'Third world writings' trigger controversy in Kuvempu varsity

Syndicate members oppose inclusion of essays by Nandy, Sainath

'Third world writings' trigger controversy in Kuvempu varsity

Journalist P Sainath’s essay ‘Fear of Democracy’ and Ashis Nandy’s ‘Gandhi after Gandhi’ are prescribed for the sixth semester BA English optional students. ‘Fear of Democracy’ speaks of intolerance among the upper middle class in Mumbai towards dalits who assemble every year to celebrate Ambedkar Jayanti.

Sainath has made a passing reference in the article to then BJP-Shiv Sena government’s decision to drop over 1,000 cases related to atrocity against SC/STs in Maharashtra which has created displeasure among a section of Syndicate members of Kuvempu University.

In the Syndicate meeting held last month, Ashis Nandy’s article ‘Gandhi after Gandhi’ which is a satire on modern Indian politics, which has drifted away from Gandhian ideology, has also been opposed.

Syndicate members have expressed reservation against accommodating the works of Kannada writers like Girish Karnad and Vaidehi in the English literature syllabus.

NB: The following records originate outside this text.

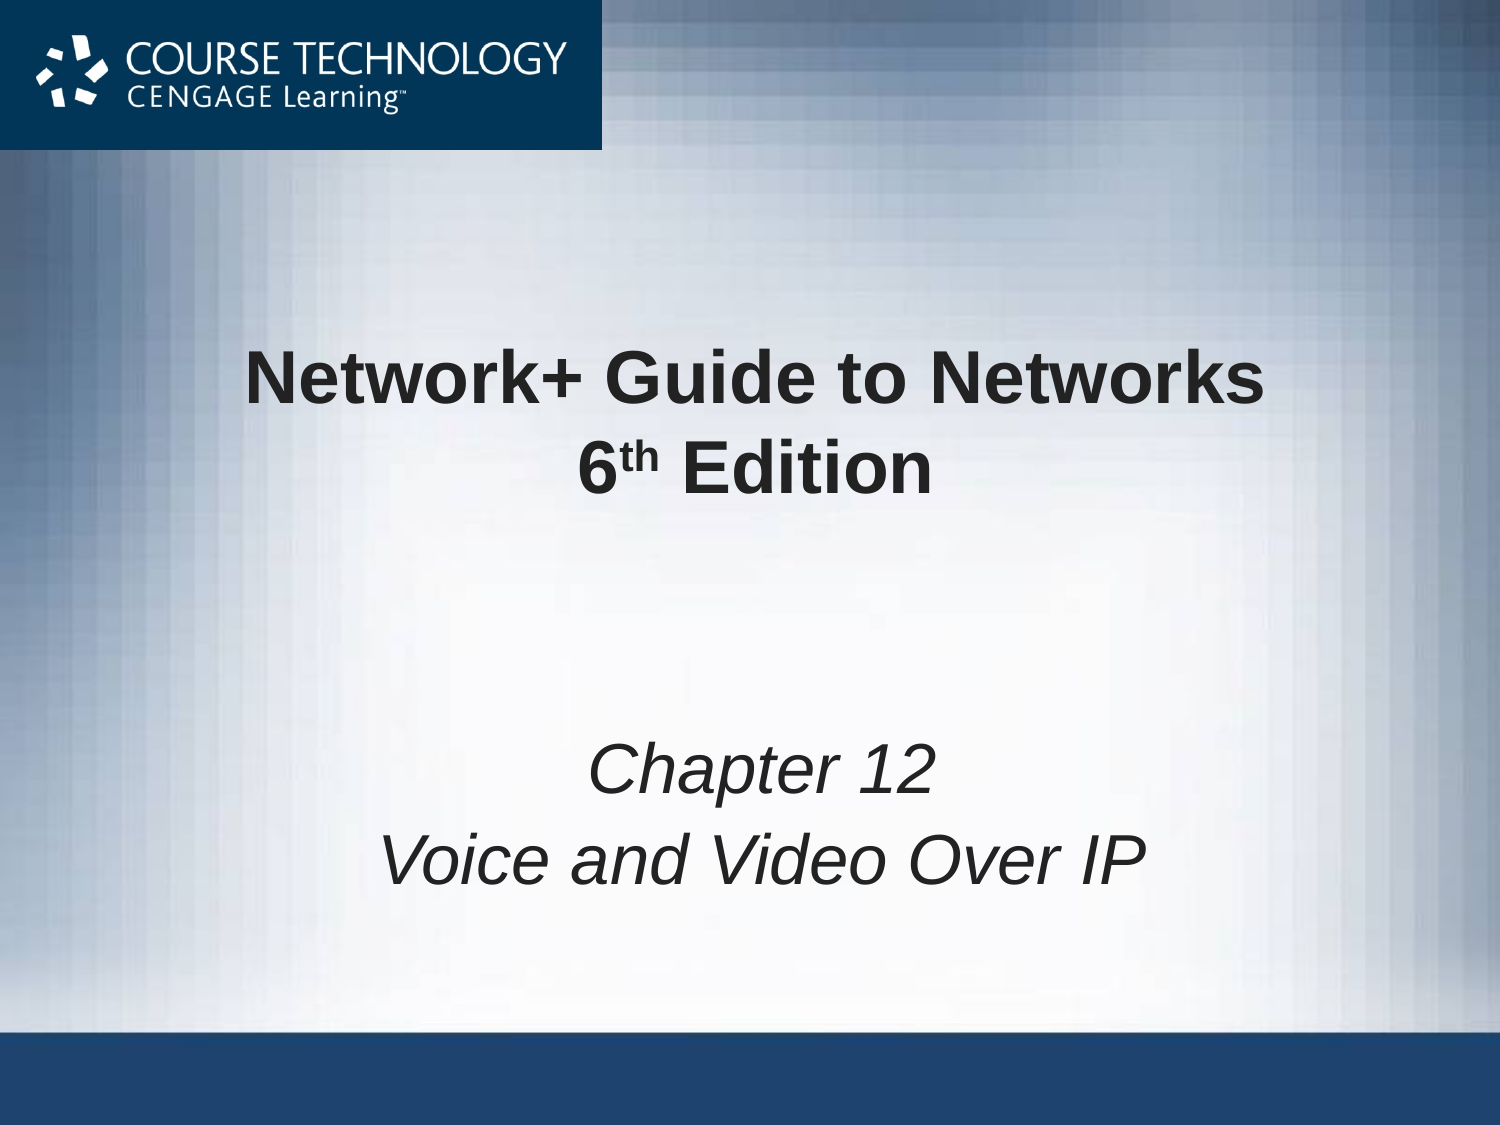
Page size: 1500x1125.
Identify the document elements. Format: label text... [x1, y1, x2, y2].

subtitle Chapter 12 Voice and Video Over IP [99, 725, 1425, 963]
picture [0, 0, 1500, 1125]
title Network+ Guide to Networks 6th Edition [99, 237, 1413, 600]
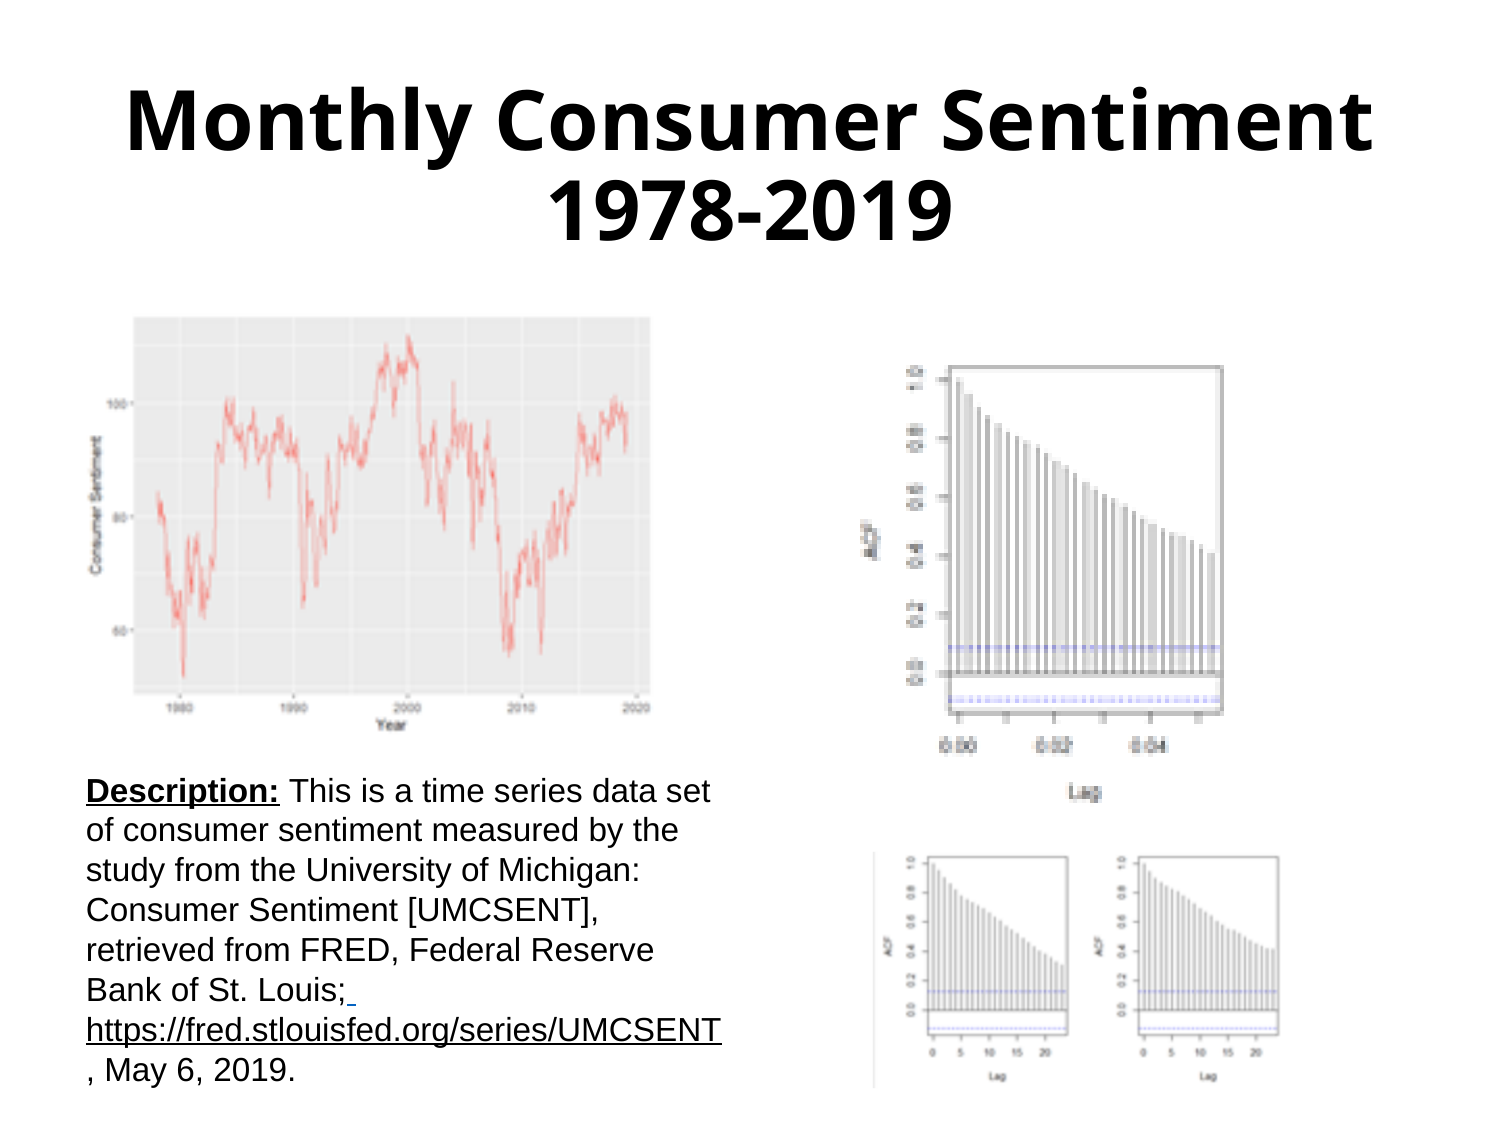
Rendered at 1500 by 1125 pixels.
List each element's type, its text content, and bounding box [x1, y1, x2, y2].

Even ABVP has submitted a memorandum to the Vice-Chancellor seeking withdrawal of ‘controversial’ texts from the syllabus.

Organisations like Karnataka Dalita Sangharsha Samiti and Bahumata Sanghatane have demanded the University to retain ‘Fear of Democracy,’ the essay which celebrates Dr Ambedkar’s personality.

Dalita Sangharsha Samiti  is of the opinion that ‘Fear of Democracy’ initiates a healthy debate on dalit issues and has said that efforts to withdraw the text from the syllabus will be protested.

Vice Chancellor Professor B S Sherigar sought the opinion from English Board of Studies over the issue. English BoS has decided to stand by the syllabus which has been okayed by academic council and was taught last year.

In the report submitted to the V-C on Wednesday, English  Board of Studies  has said that there is nothing objectionable as such in the syllabus and English literature need to mean the literature composed by Western authors. The V-C has said that the report will be tabled in the next Syndicate meeting.

‘Give us freedom’

Teachers of English literature in affiliated colleges of Kuvempu University are of the opinion that Syndicate has exceeded its brief by raising objection against the syllabus which has already been prescribed. “Teachers should have the freedom to design the syllabus and efforts to encroach the same is undemocratic,” they said.

Regarding the objection against prescribing the works of Girish Karnad, Vaidehi and other Kannada writers to English literature students, teachers said, “English language, the lingua franca has enabled us to enjoy the writings of African writers also. Booker and Nobel are no longer prerogative of Western writers. Mahashwethadevi received the highest civilian honour of France, and her works are studied in Western Universities.

Many Kannada writers were discussed in western academic circles also as their works were translated into English. It forms the obligation of the University to provide space for local writers and issues in the syllabus.”

“When inter-disciplinary and cross-cultural studies is the buzzword in the academic circles, it amounts to deceiving the students if we force them to study Victorian and Elizabethan literature,” they said.

The cultural, political and economic views of P Sainath, Ashis Nandy will sure enrich the sensibilities of students, they said.Syndicate member Dharmaprasad who opposed the syllabus in the meeting told Deccan Herald that some texts in the syllabus have derogatory remarks against BJP and Shiv Sena leaders.

“My objection is against such texts which were included in the syllabus by a few vested interests,” he said.